Bij klager is een posttraumatische stressstoornis geconstateerd, welke diagnose door verweerder wordt onderschreven. Het College is op basis van hetgeen ter terechtzitting is besproken en de weergave van de anamnese in de rapportage voorts van oordeel dat verweerder, gezien de psychiatrische aandoening van klager, onvoldoende een (gespreks)situatie heeft weten te creëren waarin klager zich kon uiten. Het door verweerder op 9 november 2007 verrichtte onderzoek is in die zin onvoldoende zorgvuldig uitgevoerd.
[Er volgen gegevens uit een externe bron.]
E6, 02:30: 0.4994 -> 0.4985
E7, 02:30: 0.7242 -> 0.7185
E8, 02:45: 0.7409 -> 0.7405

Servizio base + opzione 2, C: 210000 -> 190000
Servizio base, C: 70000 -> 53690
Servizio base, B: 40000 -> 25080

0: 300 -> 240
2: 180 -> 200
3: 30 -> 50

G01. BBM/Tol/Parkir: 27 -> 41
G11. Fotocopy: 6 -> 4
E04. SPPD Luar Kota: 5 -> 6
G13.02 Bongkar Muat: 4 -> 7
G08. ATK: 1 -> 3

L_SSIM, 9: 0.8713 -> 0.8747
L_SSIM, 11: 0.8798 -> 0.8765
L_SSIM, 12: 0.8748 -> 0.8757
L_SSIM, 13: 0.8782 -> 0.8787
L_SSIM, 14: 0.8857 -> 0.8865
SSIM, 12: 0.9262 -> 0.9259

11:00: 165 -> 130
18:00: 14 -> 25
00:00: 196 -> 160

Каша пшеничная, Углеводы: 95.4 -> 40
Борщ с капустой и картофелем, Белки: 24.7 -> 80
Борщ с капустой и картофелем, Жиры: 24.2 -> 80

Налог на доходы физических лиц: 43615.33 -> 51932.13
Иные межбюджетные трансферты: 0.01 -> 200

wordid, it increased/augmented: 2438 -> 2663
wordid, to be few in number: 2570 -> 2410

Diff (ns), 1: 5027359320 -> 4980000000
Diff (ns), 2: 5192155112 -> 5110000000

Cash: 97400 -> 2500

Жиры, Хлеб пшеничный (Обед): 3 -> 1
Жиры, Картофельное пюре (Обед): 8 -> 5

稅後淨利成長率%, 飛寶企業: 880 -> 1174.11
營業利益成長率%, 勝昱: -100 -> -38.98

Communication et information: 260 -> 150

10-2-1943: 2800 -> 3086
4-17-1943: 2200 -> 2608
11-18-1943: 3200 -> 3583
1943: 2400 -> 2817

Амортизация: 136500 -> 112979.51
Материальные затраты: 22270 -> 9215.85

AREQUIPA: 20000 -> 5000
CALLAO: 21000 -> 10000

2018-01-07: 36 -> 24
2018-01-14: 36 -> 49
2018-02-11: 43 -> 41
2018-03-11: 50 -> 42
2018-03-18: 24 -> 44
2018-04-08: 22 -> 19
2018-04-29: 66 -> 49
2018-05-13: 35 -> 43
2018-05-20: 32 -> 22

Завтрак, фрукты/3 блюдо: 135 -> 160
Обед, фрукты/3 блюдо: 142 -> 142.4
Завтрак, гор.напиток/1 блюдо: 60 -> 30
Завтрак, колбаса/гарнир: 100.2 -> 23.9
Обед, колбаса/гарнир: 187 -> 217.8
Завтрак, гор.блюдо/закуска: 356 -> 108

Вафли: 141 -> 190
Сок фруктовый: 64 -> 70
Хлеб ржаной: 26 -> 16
In de rapportage van verweerder wordt ten onrechte vermeld dat klager de dag voor het onderzoek gewoon heeft gewerkt. Klager was immers al vanaf 21 september 2007 ziek. Verweerder heeft onvoldoende geverifieerd of de door hem gepresenteerde feiten juist waren. Dit kan verweerder temeer worden verweten nu zijn conclusie dat sprake is van aggrevatie mede op dit (onjuiste) feit is gebaseerd. Een zorgvuldige verificatie van de feiten was voorts op zijn plaats nu verweerder geen gebruik heeft gemaakt van de mogelijkheid de rapportage, alvorens deze naar ABP te sturen, in concept en ter becommentariëring aan klager te doen toekomen.

Het College is verder van oordeel dat verweerder zowel in zijn schriftelijk verweer als ter terechtzitting weinig inzicht heeft getoond in zijn handelen.

Verweerder heeft voldoende kennisgenomen van informatie van de behandelend sector en eerdere rapportages. Dit klachtonderdeel is ongegrond.

De conclusie is dat de klacht grotendeels gegrond is. Verweerder kan met betrekking tot de klacht een verwijt als bedoeld in artikel 47 lid 1 van de Wet op de Beroepen in de Individuele Gezondheidszorg (Wet BIG). De oplegging van na te melden maatregel is daarvoor passend. Het College neemt daarbij in aanmerking dat verweerder bij beslissing van 19 januari 2010 eerder door het College is gewaarschuwd.

Om redenen aan het algemeen belang ontleend, zal de beslissing zodra zij onherroepelijk is op na te melden wijze worden bekendgemaakt.

6. De beslissing.

Het Regionaal Tuchtcollege waarschuwt verweerder.

Bepaalt voorts dat de beslissing ingevolge artikel 71 van de wet BIG geheel in de Nederlandse Staatscourant zal worden bekendgemaakt en aan het tijdschrift Medisch Contact ter bekendmaking zal worden aangeboden.

Aldus gewezen op 2 november 2010 door:

mr. F.G. Bauduin, voorzitter,

R. Vogelenzang, M. Bakker en dr. T. Kuipers, leden-arts,

mr. W.A.H. Melissen, lid-jurist,

mr.  B.P.W. Busch, als secretaris,

en in het openbaar uitgesproken ter terechtzitting van 21 december 2010 door de voorzitter in aanwezigheid van de secretaris.